Peygamberimiz (sav.) daha dünyaya gelmeden ruhlar aleminde iken hem nübüvvet makamında idi hem nebi idi. Hem resul idi. Doğumunda melekler ve huriler Hazreti Amine'nin etrafında hizmet ettiler. Doğar doğmaz secdeye gitti. Ve ardından Allah'ın resulü olduğunu, şahadet parmağını kaldırarak söylemiş oldu. Oradaki bütün kadınlar buna şahit oldu.
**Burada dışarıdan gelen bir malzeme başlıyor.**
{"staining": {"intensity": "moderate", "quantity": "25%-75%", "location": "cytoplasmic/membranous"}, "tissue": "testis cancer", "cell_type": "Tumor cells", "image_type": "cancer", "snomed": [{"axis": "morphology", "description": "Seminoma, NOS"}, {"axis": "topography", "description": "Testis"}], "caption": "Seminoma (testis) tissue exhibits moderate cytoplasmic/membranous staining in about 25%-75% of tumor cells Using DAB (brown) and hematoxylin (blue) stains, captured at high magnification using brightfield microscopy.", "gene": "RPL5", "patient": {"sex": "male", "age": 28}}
Peygamberlik verilmeden evvel hiçbir kula nasip olmayan göğsünün açılıp şerh edilmesi, yani kalbindeki bütün kanların iblisin musallat olmasına sebep olan kanlardan yıkanıp peygamberimizin kalbi nurla tekrar şerh olundu. 40 yaşında risalet verildi.
Meryem suresinin 31 ayeti Esteuzibillah, Ve beni nerede olursam mübarek kıldı. Ve beni hayatta olduğum müddetçe namaz ile zekât ile emretti. Namaz kuranı kerim'de namaz sözcüğü salat olarak geçer. Namaz kelimesi kuranımızda 99 tane ayette geçer. Bir de zekatla emretti diyor.Ama hiç zekat veremedi. Çünkü Hazreti İsa aleyhisselam'ın oturacak bir evi bile olmadı. Kuranımızda bu sorumluluk 59 kez geçiyor.
Meryem suresi 32. ayet Esteuzibillah ve beni. Valideme itaatkâr kıldı ve beni bir isyankâr kılmadı,buyurdu. Meryem suresinin 30. 31. ve 32. ayetlerinde 2 saatlik bebek gelecekteki 9 tane sıfatını saydı. 1- kul olduğunu, 2- Kitap verileceğini, 3- Peygamber olacağını, 4-Beni rabbim mübarek kıldı diyor, 5-Namazı emretti, 6- Zekatı emretti diyor, 7- Anneye itaati, 8- Beni cabbar kılmadı, ben kibirli değilim, 9- Şaki değilim buyurdu.
İmamı malik, buyuruyor ki Kuran'da kaderi anlatan 36 ayetin hepsini bir kenara koyalım Meryem 30,31,32. ayetleri diyor kaderi anlatmakta yeter ve artar en büyük delildir diyor. Daha 2 saatlik bir bebek ileride yapacağı 9 tane işi ileride Yaptığı mı? Evet yaptı. İlerideki bütün yapacaklarını anlattı ve hepsinin de tane tane yaptı.
Hazreti peygamberimiz buyurur ki Kim Allah'ın kaderdeki sırrı anlarsa dünyadaki bütün bela ve musibetler ona çok hafif gelir. Nasıl anlayacağız? Önümüzde bir iş var, bütün sebeplerine sarılıyoruz. Bir türlü o işi başaramıyoruz. Yani o sebeplerin hepsine sarıldığımız halde o iş olmuyor. Önümüzde bir tehlike var bütün tedbirleri uyguluyoruz ama tehlikeden kaçamıyoruz. İşte kaderi anlamanın sırrı budur. Her sebebe sarıldık, o işi aşamadık, yapamadık. Her sebebe sarıldık o belada musibetten tehlikeden kaçamadık. O geldi bize ulaştı. İşte bu kaderdir.
Bismillah. Subhaneke la ilma lena illa ma allem tena inneke entel alimul hakim. sadakallahul azim. sübhansın ya rab senin bize bildirdiğinden başka ne bilebiliriz ki? Her şeyi hakkıyla bilen, her şeyi hikmetle yapan sensin. Amenna ve saddakna velhamdülillahi rabbil alemin el Fatiha.